What are they like? I see the general event outline, but I'm more interested in the Artist's Alley portion, but there's sadly no further clarification than just saying that it's there >_< 

https://ele.furryhost.com/ Link if I'm not the only one who hasn't seen this before lol.


----------



## Ricky (Feb 19, 2010)

I went to the first couple ones he had years ago when it was at his place outside Orlando.

It was a huge party with tons of people, mostly locals.  It was a lot of fun.
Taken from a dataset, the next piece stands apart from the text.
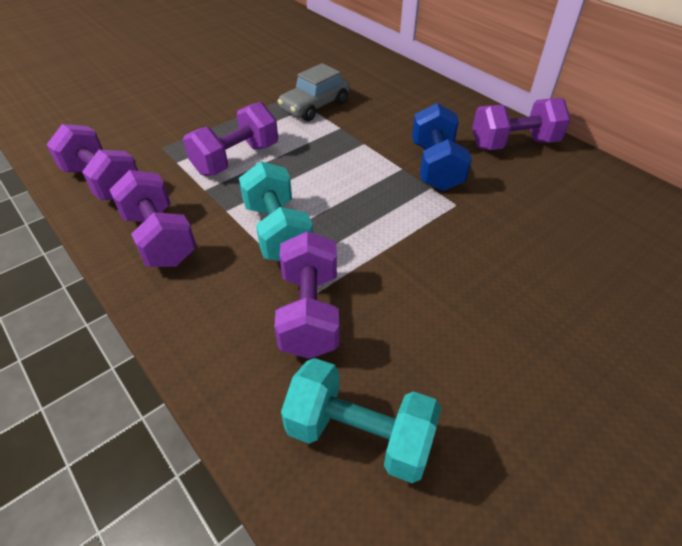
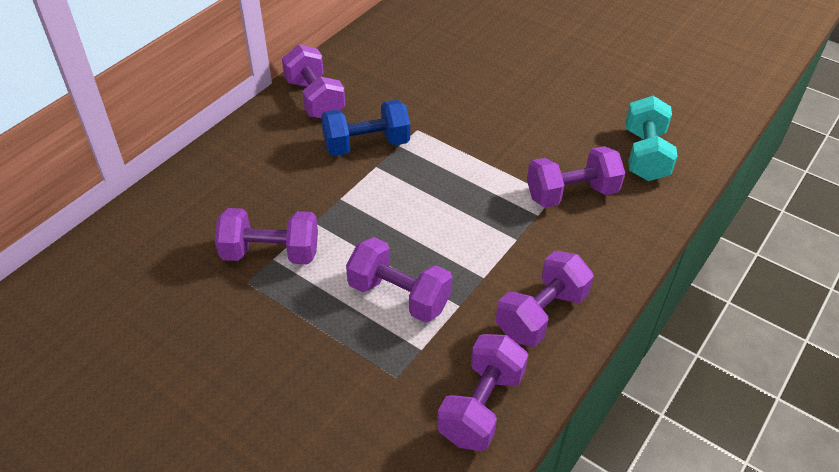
camera: 105 degrees left, 0 degrees up
(278, 231) = (496, 232): turquoise dumbbell -> none
(315, 106) = (270, 253): grey car -> purple dumbbell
I haven't been there since it moved to a hotel, however.  Guess it got big.


----------



## Celyn (Feb 19, 2010)

Darn. Huge at last check, I think they're qu0ting like 130ish people for last year alone, with 40 in fursuits, which is amazing to me, I'd personally DIE in a fursuit in summer down here!


----------



## Ricky (Feb 19, 2010)

More than Furloween then, I think.  Furloween sucks anyway.

BTW - nice avatar XD

windowlicker


----------



## Celyn (Feb 19, 2010)

XD lol thanks, a friend linked me to the image, first it was just angry fox, then window licking fox, then window licking angry fox XD Derpy Fox <3

Hmm, I wonder if there are any other fun cons down here, I only know of the Elliott's, and Megaplex, which sadly falls on Metrocon weekend. Metrocon > Megaplex for me.


----------



## OTaintedLoveO (Feb 19, 2010)

that's meh! >:[


----------



## Celyn (Feb 19, 2010)

What's meh? <_<


----------



## OTaintedLoveO (Feb 20, 2010)

Celyn said:


> What's meh? <_<



nothing lol that's meh name xP


----------



## Celyn (Feb 20, 2010)

Oooh XD lol


----------